We follow a scientist who is investigating how bacteria might unlock the secret to eternal life. He gets on the wrong side of a conspiracy to control people's minds using bacteria to make them suggestable.
Unfortunately, the scientist is quite unlikeable, almost all the other characters are completely unlikeable and/or paper thin, and the story is disjointed and dragged out. I almost put it down never to return half way through and the point of view switched to a much more likeable character, so I stayed with it. I shouldn't have bothered.
For a writer of Bear's quality, this was poor, very poor.

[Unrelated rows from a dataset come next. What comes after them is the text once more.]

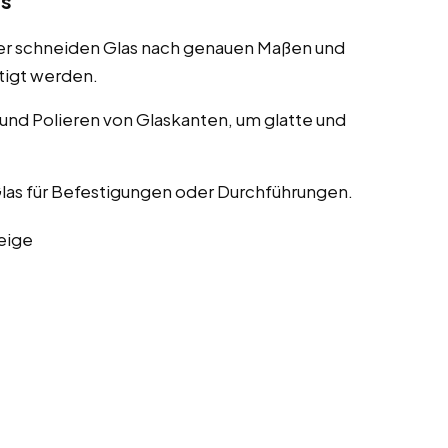
as
er schneiden Glas nach genauen Maßen und
tigt werden.
nd Polieren von Glaskanten, um glatte und
las für Befestigungen oder Durchführungen.
eige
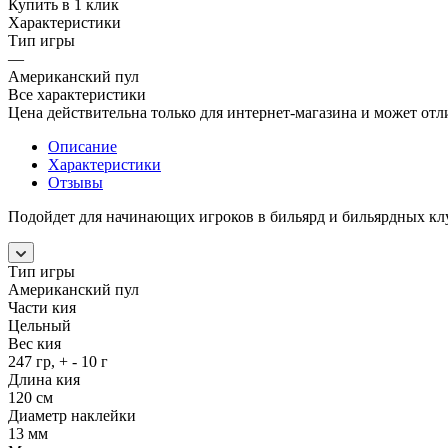
Купить в 1 клик
Характеристики
Тип игры
—
Американский пул
Все характеристики
Цена действительна только для интернет-магазина и может отл
Описание
Характеристики
Отзывы
Подойдет для начинающих игроков в бильярд и бильярдных кл
Тип игры
Американский пул
Части кия
Цельный
Вес кия
247 гр, + - 10 г
Длина кия
120 см
Диаметр наклейки
13 мм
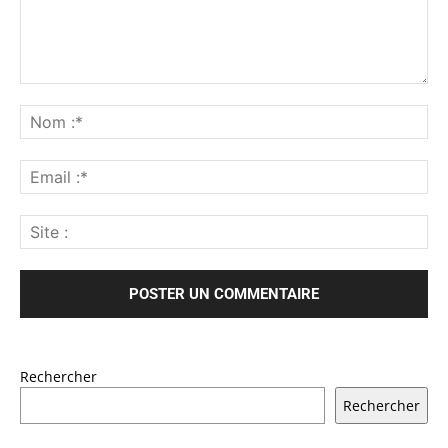
Rechercher
Rechercher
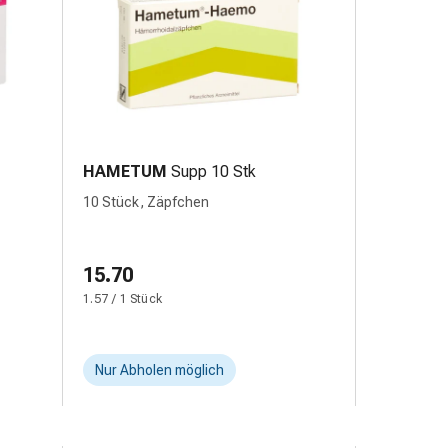
HAMETUM
Supp 10 Stk
10 Stück, Zäpfchen
15.70
1.57 / 1 Stück
Nur Abholen möglich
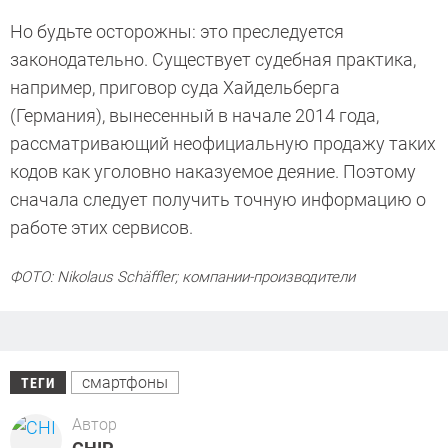
Но будьте осторожны: это преследуется
законодательно. Существует судебная практика,
например, приговор суда Хайдельберга
(Германия), вынесенный в начале 2014 года,
рассматривающий неофициальную продажу таких
кодов как уголовно наказуемое деяние. Поэтому
сначала следует получить точную информацию о
работе этих сервисов.
ФОТО: Nikolaus Schäffler; компании-производители
смартфоны
ТЕГИ
Автор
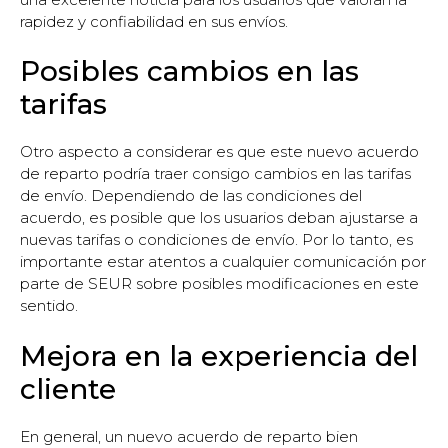
rapidez y confiabilidad en sus envíos.
Posibles cambios en las
tarifas
Otro aspecto a considerar es que este nuevo acuerdo
de reparto podría traer consigo cambios en las tarifas
de envío. Dependiendo de las condiciones del
acuerdo, es posible que los usuarios deban ajustarse a
nuevas tarifas o condiciones de envío. Por lo tanto, es
importante estar atentos a cualquier comunicación por
parte de SEUR sobre posibles modificaciones en este
sentido.
Mejora en la experiencia del
cliente
En general, un nuevo acuerdo de reparto bien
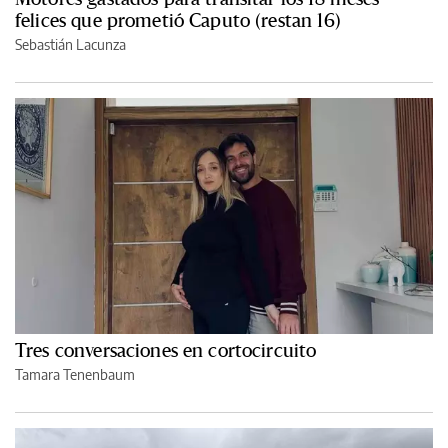
felices que prometió Caputo (restan 16)
Sebastián Lacunza
Tres conversaciones en cortocircuito
Tamara Tenenbaum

Don your tinfoil hat and join Greg Bear in this paranoid conspiracy theory thriller. The fact that both the premise and numerous situations that go to make up the book are totally preposterous is not the worst thing about it. The plots are confused and unresolved in such a way as to feel like the author really either couldn't figure out how to resolve things or just couldn't be bothered. This is a long way from Eon, Eternity and even Blood Music, definitely the worst book by Greg Bear I've come across.